- [Written task]: Set down every record below exactly as written, but leave out the pictures.

---- Recorded data

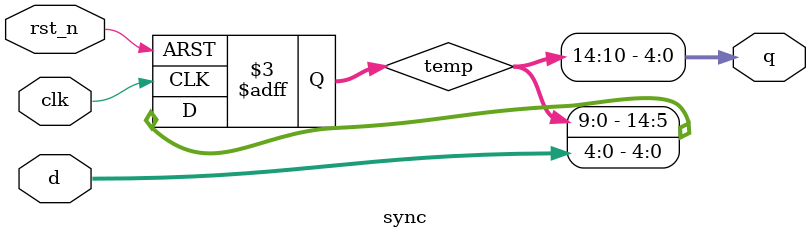
<source format=v>
/*
sync#(
    .WIDTH(5)
    ,.CYCLE(2)
) 
s1(
    .clk(clk)
    ,.rst_n(rst_n)
    ,.d(d)//width
    ,.q(q)
);
*/


module sync#(
    parameter   WIDTH = 5,
    parameter   CYCLE = 3
)(
        input       clk
        ,input      rst_n
        ,input      [WIDTH-1:0]d
        ,output     [WIDTH-1:0]q
);
reg [(CYCLE*WIDTH)-1:0]temp;
always @(posedge clk or negedge rst_n) begin
    if (!rst_n) begin
        temp <= 0;
    end
    else begin
        temp <= {temp[(CYCLE)*WIDTH-1:0],d};
    end
end
assign q = temp[(CYCLE*WIDTH-1):(CYCLE-1)*WIDTH];
endmodule
</source>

--------

- [Reply to the task]:
<source format=v>
/*
sync#(
    .WIDTH(5)
    ,.CYCLE(2)
) 
s1(
    .clk(clk)
    ,.rst_n(rst_n)
    ,.d(d)//width
    ,.q(q)
);
*/


module sync#(
    parameter   WIDTH = 5,
    parameter   CYCLE = 3
)(
        input       clk
        ,input      rst_n
        ,input      [WIDTH-1:0]d
        ,output     [WIDTH-1:0]q
);
reg [(CYCLE*WIDTH)-1:0]temp;
always @(posedge clk or negedge rst_n) begin
    if (!rst_n) begin
        temp <= 0;
    end
    else begin
        temp <= {temp[(CYCLE)*WIDTH-1:0],d};
    end
end
assign q = temp[(CYCLE*WIDTH-1):(CYCLE-1)*WIDTH];
endmodule
</source>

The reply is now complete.